The Tour de France has always been his biggest objective, even though he's fared better in other races, winning the Vuelta (Tour of Spain) twice, among other things. Ever since his second-place finish in 1995, Zuelle has thought he could win the Tour one day.

"That year, I understood that with a little luck, it was possible to arrive in Paris wearing yellow. You also need to know how to force your luck, but up to now, I've been doomed. 1995 was the only year there wasn't any problem. But I know that if I'd stayed with Once, I certainly would never have had a shot at it. I needed a change, maybe bad luck will run out, too," he said.

Zuelle also denied that his bad eyesight was the source of most of his falls. "My glasses have never prevented me from winning races," he said, getting carried away. "Obviously, I can't be happy with them, but it's always been out of the question to have surgery. I don't want to have bigger problems when I'm 50. My life is not only riding a bike."

Now that he isn't under Saiz' hold anymore, the kind Swiss is a lot more talkative and self-assured. "Begrudging me with being too kind is easy. I'm not going to change today, all the more since I haven't won less races because ofit," he claimed.

But even at the age of 30, Zuelle still has a hard time not being pictured as a sweet, sluggish student. He even surprised Virenque when he showed up for the Festina team's first training sessions. "It's crazy how discreet he is, sometimes you even have the impression of dealing with a rider who hasn't turned pro yet. But the most surprising thing about him is that he doesn't know himself well. In time trials, he could have brought us his knowledge, but he's incapable of telling us how he felt.
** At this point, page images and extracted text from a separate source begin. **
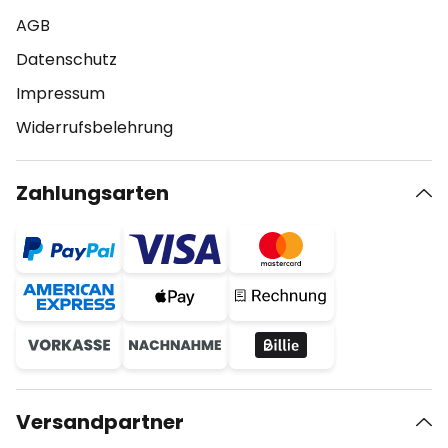
AGB
Datenschutz
Impressum
Widerrufsbelehrung
Zahlungsarten
Versandpartner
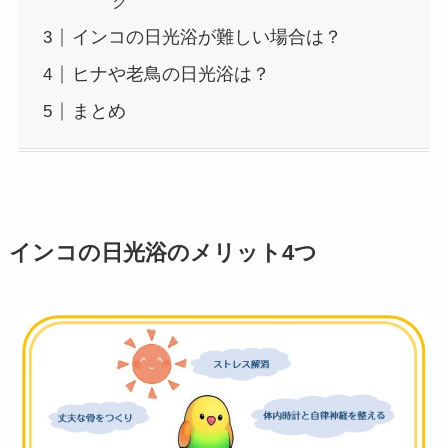
ク
インコの日光浴が難しい場合は？
ヒナや老鳥の日光浴は？
まとめ
インコの日光浴のメリット4つ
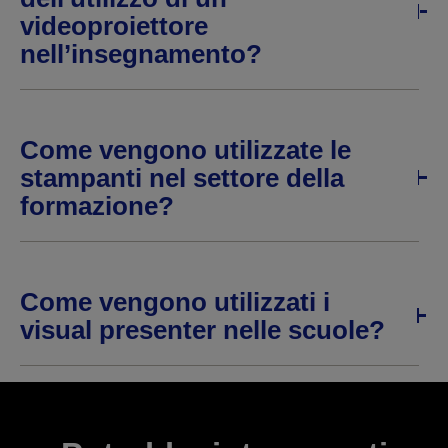
videoproiettore
nell’insegnamento?
Come vengono utilizzate le
stampanti nel settore della
formazione?
Come vengono utilizzati i
visual presenter nelle scuole?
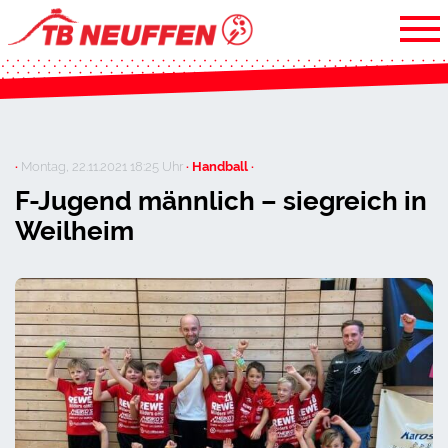
·
Montag, 22.11.2021 18:25 Uhr
· Handball ·
F-Jugend männlich – siegreich in
Weilheim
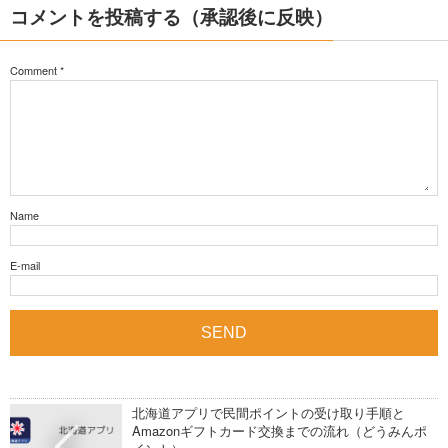
コメントを投稿する（承認後に反映）
Comment
*
Name
E-mail
北海道アプリで民間ポイントの受け取り手順と
Amazonギフトカード交換までの流れ（どうみんポ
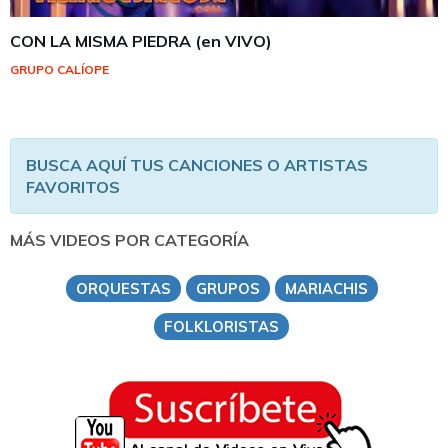
CON LA MISMA PIEDRA (en VIVO)
GRUPO CALÍOPE
BUSCA AQUÍ TUS CANCIONES O ARTISTAS
FAVORITOS
MÁS VIDEOS POR CATEGORÍA
ORQUESTAS
GRUPOS
MARIACHIS
FOLKLORISTAS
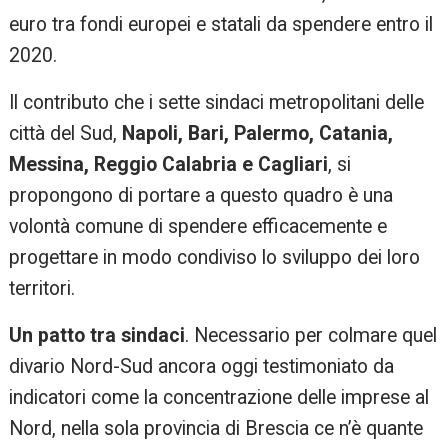
euro tra fondi europei e statali da spendere entro il
2020.
Il contributo che i sette sindaci metropolitani delle
città del Sud,
Napoli, Bari, Palermo, Catania,
Messina, Reggio Calabria e Cagliari
, si
propongono di portare a questo quadro è una
volontà comune di spendere efficacemente e
progettare in modo condiviso lo sviluppo dei loro
territori.
Un patto tra sindaci
. Necessario per colmare quel
divario Nord-Sud ancora oggi testimoniato da
indicatori come la concentrazione delle imprese al
Nord, nella sola provincia di Brescia ce n’è quante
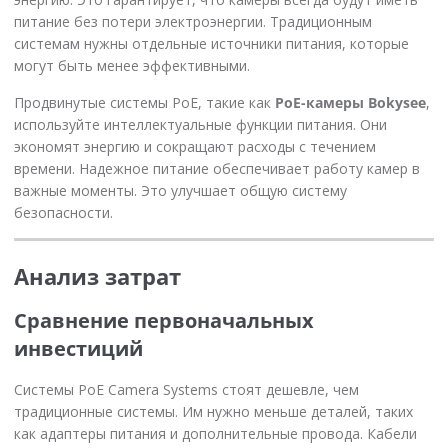
питание без потери электроэнергии. Традиционным
системам нужны отдельные источники питания, которые
могут быть менее эффективными.
Продвинутые системы PoE, такие как
PoE-камеры Bokysee
,
используйте интеллектуальные функции питания. Они
экономят энергию и сокращают расходы с течением
времени. Надежное питание обеспечивает работу камер в
важные моменты. Это улучшает общую систему
безопасности.
Анализ затрат
Сравнение первоначальных
инвестиций
Системы PoE Camera Systems стоят дешевле, чем
традиционные системы. Им нужно меньше деталей, таких
как адаптеры питания и дополнительные провода. Кабели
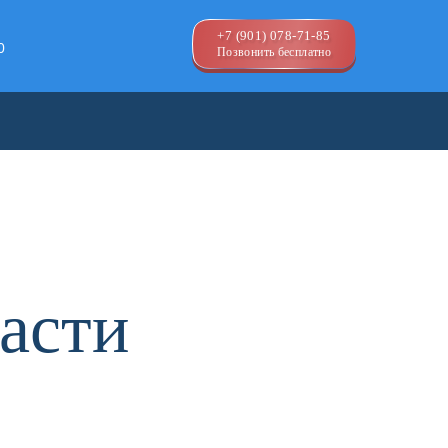
+7 (901) 078-71-85
0
Позвонить бесплатно
ласти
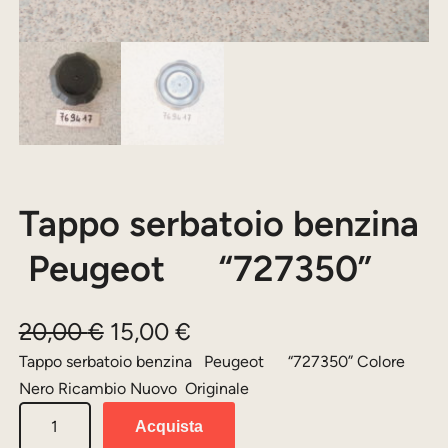
Tappo serbatoio benzina
Peugeot “727350”
I
I
20,00
€
15,00
€
l
l
Tappo serbatoio benzina Peugeot “727350” Colore
Nero Ricambio Nuovo Originale
p
p
T
r
r
Acquista
a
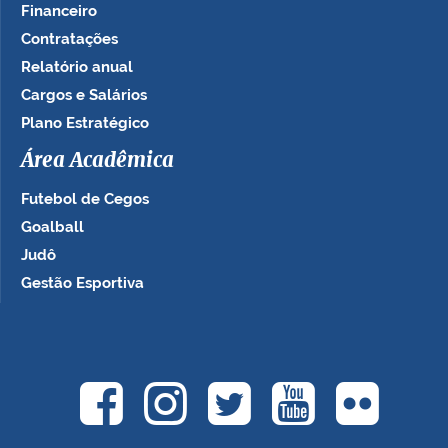
Financeiro
Contratações
Relatório anual
Cargos e Salários
Plano Estratégico
Área Acadêmica
Futebol de Cegos
Goalball
Judô
Gestão Esportiva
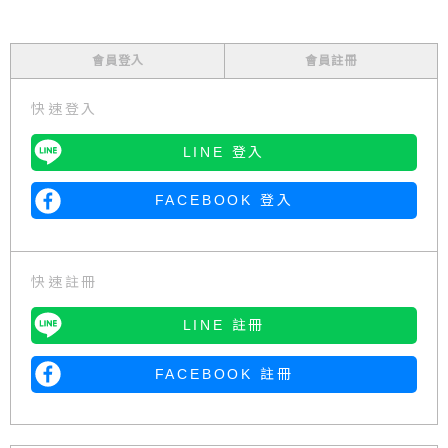
會員登入
會員註冊
快速登入
LINE 登入
FACEBOOK 登入
快速註冊
LINE 註冊
FACEBOOK 註冊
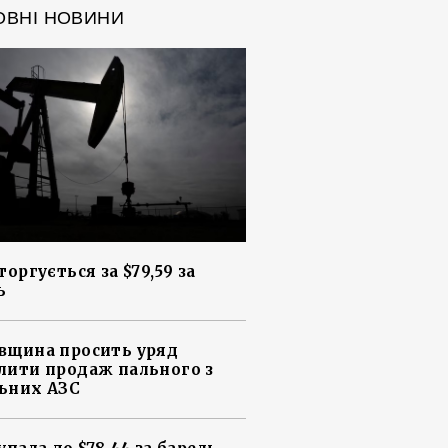
ОВНІ НОВИНИ
торгується за $79,59 за
ь
вщина просить уряд
лити продаж пального з
ьних АЗС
At times, we felt like he was a robot," Virenque said.

Saiz made Zuelle a Tour de France contender, but he knows that he's never been closer to achieving his goal now, with Festina. "I don't have much time left," he added.

He still holds on to the memory of the yellow jersey he took from Miguel Indurain for one day in 1992. Back then, he was this prodigy Saiz had discovered a year and a half before following advice from Australian Stephen Hodge, who lived in Switzerland.